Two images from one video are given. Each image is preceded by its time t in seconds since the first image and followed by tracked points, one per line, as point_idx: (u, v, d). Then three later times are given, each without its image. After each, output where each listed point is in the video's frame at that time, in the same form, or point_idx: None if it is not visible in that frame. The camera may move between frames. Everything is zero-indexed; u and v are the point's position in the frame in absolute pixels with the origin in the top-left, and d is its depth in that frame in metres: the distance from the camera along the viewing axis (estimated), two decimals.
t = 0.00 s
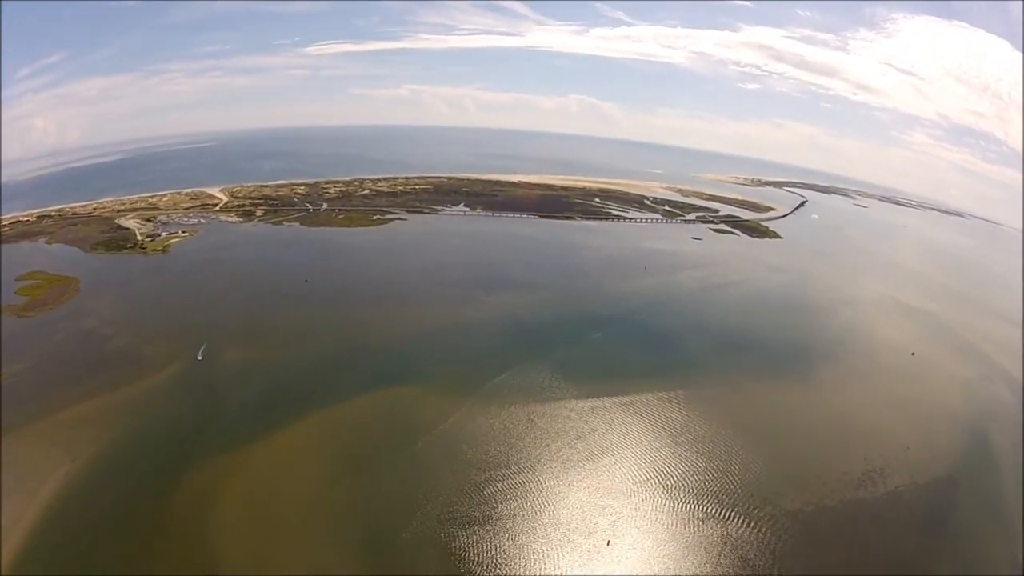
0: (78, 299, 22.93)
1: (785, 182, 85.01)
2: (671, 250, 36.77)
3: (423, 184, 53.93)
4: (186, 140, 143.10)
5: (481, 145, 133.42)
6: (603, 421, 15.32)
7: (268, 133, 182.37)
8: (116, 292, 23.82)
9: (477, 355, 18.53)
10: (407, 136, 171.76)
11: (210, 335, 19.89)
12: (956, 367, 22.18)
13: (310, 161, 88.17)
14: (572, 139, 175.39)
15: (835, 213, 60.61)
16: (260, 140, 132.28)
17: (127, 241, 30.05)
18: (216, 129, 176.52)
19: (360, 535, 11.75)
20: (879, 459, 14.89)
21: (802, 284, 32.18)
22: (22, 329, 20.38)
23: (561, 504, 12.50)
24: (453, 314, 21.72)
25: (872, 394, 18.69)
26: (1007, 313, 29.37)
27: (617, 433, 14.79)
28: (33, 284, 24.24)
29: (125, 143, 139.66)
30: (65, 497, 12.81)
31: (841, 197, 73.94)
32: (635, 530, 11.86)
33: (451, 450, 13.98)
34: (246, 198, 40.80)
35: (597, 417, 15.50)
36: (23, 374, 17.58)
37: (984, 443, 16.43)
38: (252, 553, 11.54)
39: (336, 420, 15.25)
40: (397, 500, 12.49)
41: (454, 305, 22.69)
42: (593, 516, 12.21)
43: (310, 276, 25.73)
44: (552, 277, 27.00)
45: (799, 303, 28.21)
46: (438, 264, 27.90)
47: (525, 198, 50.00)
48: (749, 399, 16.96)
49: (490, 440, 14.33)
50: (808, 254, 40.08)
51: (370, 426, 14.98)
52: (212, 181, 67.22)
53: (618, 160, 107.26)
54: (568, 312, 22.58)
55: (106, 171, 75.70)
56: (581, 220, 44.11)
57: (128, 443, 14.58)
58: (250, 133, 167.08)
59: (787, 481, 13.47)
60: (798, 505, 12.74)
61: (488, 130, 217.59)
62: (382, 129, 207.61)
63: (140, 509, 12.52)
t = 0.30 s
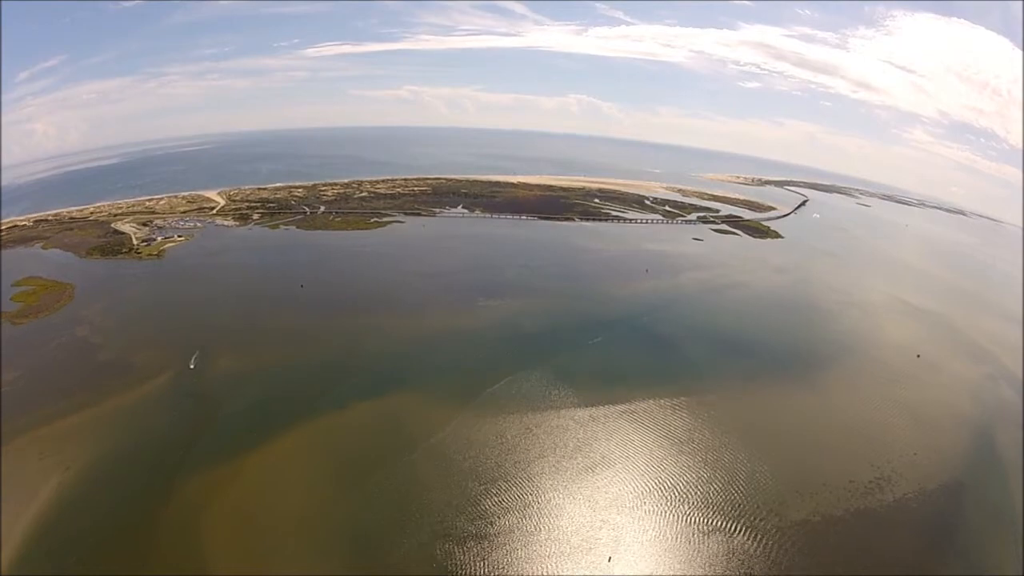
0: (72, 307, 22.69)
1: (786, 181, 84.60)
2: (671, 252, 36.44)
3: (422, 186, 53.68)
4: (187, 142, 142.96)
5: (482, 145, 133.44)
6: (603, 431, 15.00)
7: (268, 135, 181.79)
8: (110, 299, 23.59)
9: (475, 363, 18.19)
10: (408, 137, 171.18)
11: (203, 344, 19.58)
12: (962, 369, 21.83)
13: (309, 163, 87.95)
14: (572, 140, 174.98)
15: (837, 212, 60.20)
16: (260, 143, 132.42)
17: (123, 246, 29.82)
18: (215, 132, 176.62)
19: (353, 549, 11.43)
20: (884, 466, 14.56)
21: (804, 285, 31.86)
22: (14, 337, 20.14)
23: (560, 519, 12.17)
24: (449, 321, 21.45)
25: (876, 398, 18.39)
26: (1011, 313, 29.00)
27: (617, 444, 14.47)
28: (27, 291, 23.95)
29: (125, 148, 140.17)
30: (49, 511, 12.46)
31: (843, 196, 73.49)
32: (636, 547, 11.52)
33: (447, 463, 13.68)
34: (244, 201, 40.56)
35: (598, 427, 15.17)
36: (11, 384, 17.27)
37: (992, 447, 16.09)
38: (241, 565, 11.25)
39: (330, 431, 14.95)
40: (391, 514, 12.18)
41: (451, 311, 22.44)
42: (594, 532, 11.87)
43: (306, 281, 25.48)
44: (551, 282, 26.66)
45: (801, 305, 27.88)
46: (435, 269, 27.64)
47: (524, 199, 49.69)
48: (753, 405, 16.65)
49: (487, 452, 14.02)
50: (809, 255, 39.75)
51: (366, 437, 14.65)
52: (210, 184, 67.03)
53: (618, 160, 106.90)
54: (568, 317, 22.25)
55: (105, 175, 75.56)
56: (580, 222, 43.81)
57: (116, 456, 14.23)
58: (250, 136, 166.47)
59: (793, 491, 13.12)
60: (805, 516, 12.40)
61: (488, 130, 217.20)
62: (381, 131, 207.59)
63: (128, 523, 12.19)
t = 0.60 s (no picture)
0: (68, 311, 22.48)
1: (788, 181, 84.18)
2: (672, 252, 36.12)
3: (422, 187, 53.43)
4: (188, 144, 142.95)
5: (482, 146, 133.15)
6: (605, 440, 14.68)
7: (270, 137, 182.15)
8: (106, 303, 23.37)
9: (475, 368, 17.89)
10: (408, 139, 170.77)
11: (199, 350, 19.35)
12: (969, 370, 21.46)
13: (309, 165, 87.68)
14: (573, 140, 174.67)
15: (839, 211, 59.81)
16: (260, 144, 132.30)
17: (120, 250, 29.61)
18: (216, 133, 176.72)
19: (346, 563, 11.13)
20: (891, 475, 14.23)
21: (807, 286, 31.50)
22: (8, 342, 19.91)
23: (561, 533, 11.85)
24: (447, 325, 21.16)
25: (882, 401, 18.02)
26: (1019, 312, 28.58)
27: (620, 454, 14.15)
28: (22, 296, 23.65)
29: (126, 150, 140.09)
30: (38, 523, 12.14)
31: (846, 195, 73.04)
32: (639, 563, 11.21)
33: (445, 474, 13.38)
34: (243, 204, 40.35)
35: (599, 436, 14.86)
36: (3, 391, 17.00)
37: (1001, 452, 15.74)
38: None
39: (325, 441, 14.70)
40: (386, 528, 11.90)
41: (450, 315, 22.15)
42: (595, 547, 11.56)
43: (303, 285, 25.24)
44: (552, 284, 26.34)
45: (805, 306, 27.53)
46: (434, 271, 27.35)
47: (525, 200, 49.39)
48: (756, 411, 16.34)
49: (486, 462, 13.71)
50: (812, 255, 39.39)
51: (361, 448, 14.39)
52: (210, 185, 66.81)
53: (620, 160, 106.53)
54: (569, 320, 21.95)
55: (104, 177, 75.38)
56: (581, 223, 43.52)
57: (108, 466, 13.93)
58: (252, 138, 166.72)
59: (800, 502, 12.81)
60: (812, 529, 12.11)
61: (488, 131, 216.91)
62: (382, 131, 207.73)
63: (118, 539, 11.87)
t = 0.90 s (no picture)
0: (64, 312, 22.23)
1: (794, 181, 83.49)
2: (677, 253, 35.66)
3: (425, 187, 53.08)
4: (192, 144, 142.80)
5: (486, 146, 132.93)
6: (607, 452, 14.23)
7: (273, 137, 181.98)
8: (103, 305, 23.10)
9: (474, 376, 17.51)
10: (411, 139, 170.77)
11: (195, 353, 19.05)
12: (981, 376, 20.93)
13: (312, 165, 87.47)
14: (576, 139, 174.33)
15: (846, 211, 59.15)
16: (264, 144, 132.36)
17: (119, 250, 29.37)
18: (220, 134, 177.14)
19: None
20: (903, 486, 13.75)
21: (814, 288, 31.00)
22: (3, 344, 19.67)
23: (560, 551, 11.40)
24: (448, 329, 20.81)
25: (894, 408, 17.52)
26: None
27: (622, 466, 13.69)
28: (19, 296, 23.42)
29: (130, 150, 140.33)
30: (27, 529, 11.83)
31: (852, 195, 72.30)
32: None
33: (442, 486, 12.95)
34: (244, 204, 40.07)
35: (602, 447, 14.40)
36: None
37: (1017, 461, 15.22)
38: None
39: (319, 449, 14.31)
40: (379, 541, 11.49)
41: (450, 318, 21.80)
42: (595, 566, 11.10)
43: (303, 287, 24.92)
44: (555, 286, 25.93)
45: (811, 308, 27.03)
46: (435, 273, 27.00)
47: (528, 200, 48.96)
48: (764, 419, 15.88)
49: (484, 475, 13.28)
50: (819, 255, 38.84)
51: (357, 457, 14.00)
52: (212, 185, 66.67)
53: (623, 159, 106.01)
54: (571, 323, 21.56)
55: (107, 177, 75.36)
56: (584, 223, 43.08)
57: (97, 472, 13.55)
58: (255, 138, 166.68)
59: (808, 516, 12.35)
60: (820, 544, 11.67)
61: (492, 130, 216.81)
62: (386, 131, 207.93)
63: (102, 551, 11.41)
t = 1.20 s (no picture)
0: (59, 313, 21.96)
1: (796, 181, 83.01)
2: (679, 255, 35.29)
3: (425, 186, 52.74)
4: (193, 143, 142.44)
5: (487, 145, 132.32)
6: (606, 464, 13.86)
7: (275, 135, 181.75)
8: (99, 305, 22.84)
9: (472, 381, 17.15)
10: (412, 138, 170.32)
11: (190, 355, 18.77)
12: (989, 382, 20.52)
13: (312, 164, 87.13)
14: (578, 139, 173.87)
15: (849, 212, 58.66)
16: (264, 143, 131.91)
17: (116, 249, 29.10)
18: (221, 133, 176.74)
19: None
20: (911, 499, 13.35)
21: (818, 290, 30.60)
22: None
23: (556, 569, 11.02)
24: (445, 331, 20.50)
25: (900, 416, 17.14)
26: None
27: (622, 480, 13.31)
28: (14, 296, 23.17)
29: (130, 148, 140.08)
30: (13, 535, 11.55)
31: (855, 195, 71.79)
32: None
33: (436, 499, 12.59)
34: (243, 203, 39.76)
35: (601, 459, 14.03)
36: None
37: None
38: None
39: (311, 455, 13.99)
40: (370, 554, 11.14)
41: (448, 320, 21.48)
42: None
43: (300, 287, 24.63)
44: (555, 289, 25.55)
45: (815, 311, 26.65)
46: (434, 274, 26.68)
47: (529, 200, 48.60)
48: (767, 428, 15.51)
49: (480, 488, 12.92)
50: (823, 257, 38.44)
51: (350, 466, 13.68)
52: (212, 184, 66.37)
53: (625, 159, 105.60)
54: (571, 326, 21.25)
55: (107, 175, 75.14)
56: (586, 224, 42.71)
57: (83, 479, 13.19)
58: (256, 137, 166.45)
59: (814, 532, 11.97)
60: (826, 561, 11.28)
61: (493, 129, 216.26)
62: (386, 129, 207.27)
63: (84, 562, 11.00)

▬▬▬

What this task involves — Copy the lines above exactly, beginning at the line containing "18: (221, 133, 176.74)" and stopping at the last line.

Answer for the task —
18: (221, 133, 176.74)
19: None
20: (911, 499, 13.35)
21: (818, 290, 30.60)
22: None
23: (556, 569, 11.02)
24: (445, 331, 20.50)
25: (900, 416, 17.14)
26: None
27: (622, 480, 13.31)
28: (14, 296, 23.17)
29: (130, 148, 140.08)
30: (13, 535, 11.55)
31: (855, 195, 71.79)
32: None
33: (436, 499, 12.59)
34: (243, 203, 39.76)
35: (601, 459, 14.03)
36: None
37: None
38: None
39: (311, 455, 13.99)
40: (370, 554, 11.14)
41: (448, 320, 21.48)
42: None
43: (300, 287, 24.63)
44: (555, 289, 25.55)
45: (815, 311, 26.65)
46: (434, 274, 26.68)
47: (529, 200, 48.60)
48: (767, 428, 15.51)
49: (480, 488, 12.92)
50: (823, 257, 38.44)
51: (350, 466, 13.68)
52: (212, 184, 66.37)
53: (625, 159, 105.60)
54: (571, 326, 21.25)
55: (107, 175, 75.14)
56: (586, 224, 42.71)
57: (83, 479, 13.19)
58: (256, 137, 166.45)
59: (814, 532, 11.97)
60: (826, 561, 11.28)
61: (493, 129, 216.26)
62: (386, 129, 207.27)
63: (84, 562, 11.00)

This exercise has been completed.